23: Independent analysis of Study 329 demonstrated serious harms and a lack of efficacy for acute and longer-term use of paroxetine and imipramine for adolescents with major depression

Study 329 Why is it so important? [Jul-Aug 2016, issue 101]. This Letter concluded that “Published conclusions about efficacy and safety of drugs without independent analysis cannot be accepted as trustworthy.”

24: Growing evidence that the ‘glucocentric’ drug management approach for type 2 diabetes is misguided

Is the current ‘glucocentric’ approach to management of type 2 diabetes misguided? [Nov-Dec 2016, issue 103]. This Letter concluded that “Large long-term randomized controlled trials measuring outcomes important to patients are needed urgently to test different approaches and drugs for the management of type 2 diabetes.” Also about treatment of type 2 diabetes, EMPA-REG OUTCOME Trial: What does it mean? [Jul-Aug 2017, issue 107] concluded: “It is uncertain whether the reduction in mortality and serious adverse events in the EMPA-REG OUTCOME trial is attributable to empagliflozin or to less use of other glucose-lowering therapies.”

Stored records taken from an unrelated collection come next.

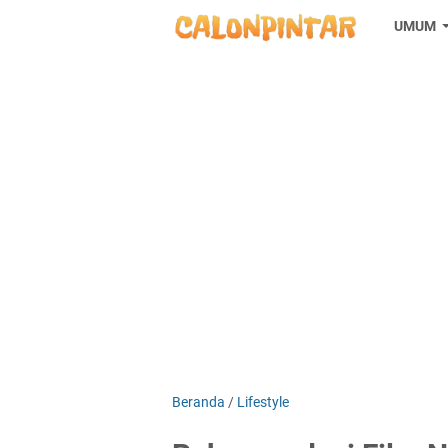
UMUM
Beranda
/
Lifestyle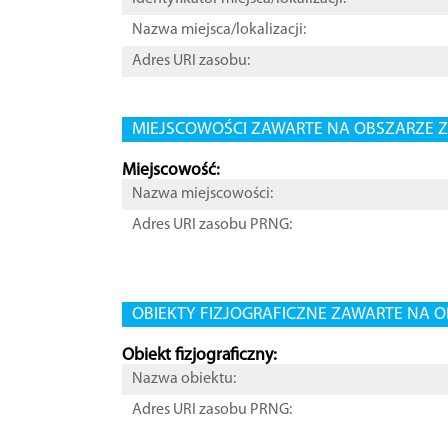
Nazwa miejsca/lokalizacji:
Adres URI zasobu:
MIEJSCOWOŚCI ZAWARTE NA OBSZARZE Z
Miejscowość:
Nazwa miejscowości:
Adres URI zasobu PRNG:
OBIEKTY FIZJOGRAFICZNE ZAWARTE NA O
Obiekt fizjograficzny:
Nazwa obiektu:
Adres URI zasobu PRNG: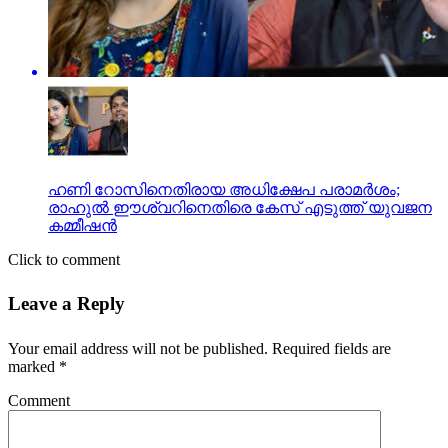
ഹണി റോസിനെതിരായ അധിക്ഷേപ പരാമര്‍ശം;
രാഹുല്‍ ഈശ്വറിനെതിരെ കേസ് എടുത്ത് യുവജന
കമ്മീഷന്‍
Click to comment
Leave a Reply
Your email address will not be published.
Required fields are
marked
*
Comment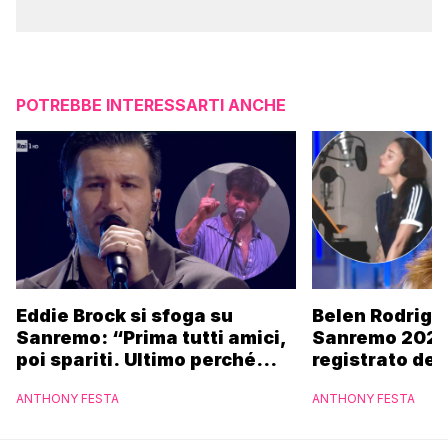
POTREBBE INTERESSARTI ANCHE
Eddie Brock si sfoga su
Belen Rodrigu
Sanremo: “Prima tutti amici,
Sanremo 2027
poi spariti. Ultimo perché
registrato dei
altri hanno fatto più
potrebbe coin
ANTHONY FESTA
ANTHONY FESTA
marchette”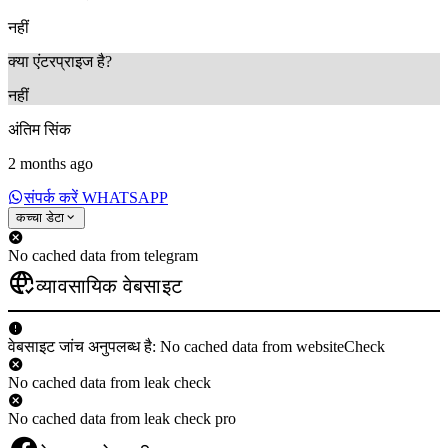
नहीं
क्या एंटरप्राइज है?
नहीं
अंतिम सिंक
2 months ago
संपर्क करें WHATSAPP
कच्चा डेटा
No cached data from telegram
व्यावसायिक वेबसाइट
वेबसाइट जांच अनुपलब्ध है: No cached data from websiteCheck
No cached data from leak check
No cached data from leak check pro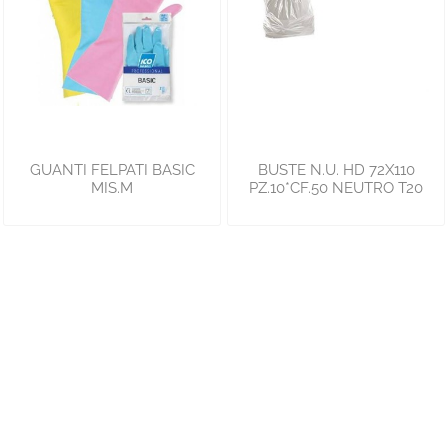
GUANTI FELPATI BASIC
BUSTE N.U. HD 72X110
MIS.M
PZ.10*CF.50 NEUTRO T20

25: Compared to placebo the Shingrix vaccine reduced the incidence of herpes zoster

Shingrix: A New Vaccine for Shingles [Sep-Oct 2018, issue 114]. The vaccine reduced the incidence of shingles over 3.5 years by 3.26% (NNV = 31) in all age groups and reduced the incidence of post-herpetic neuralgia by 0.28% (NNV ≈ 350).  Compared to placebo, Shingrix increased grade 3 systemic reactions (which prevented normal daily activities for about 1-3 days) by 4 to 9% (NNH 11 to 25). When considering this vaccine, the physician and patient must consider the balance of baseline herpes zoster risk, harms, benefits and costs.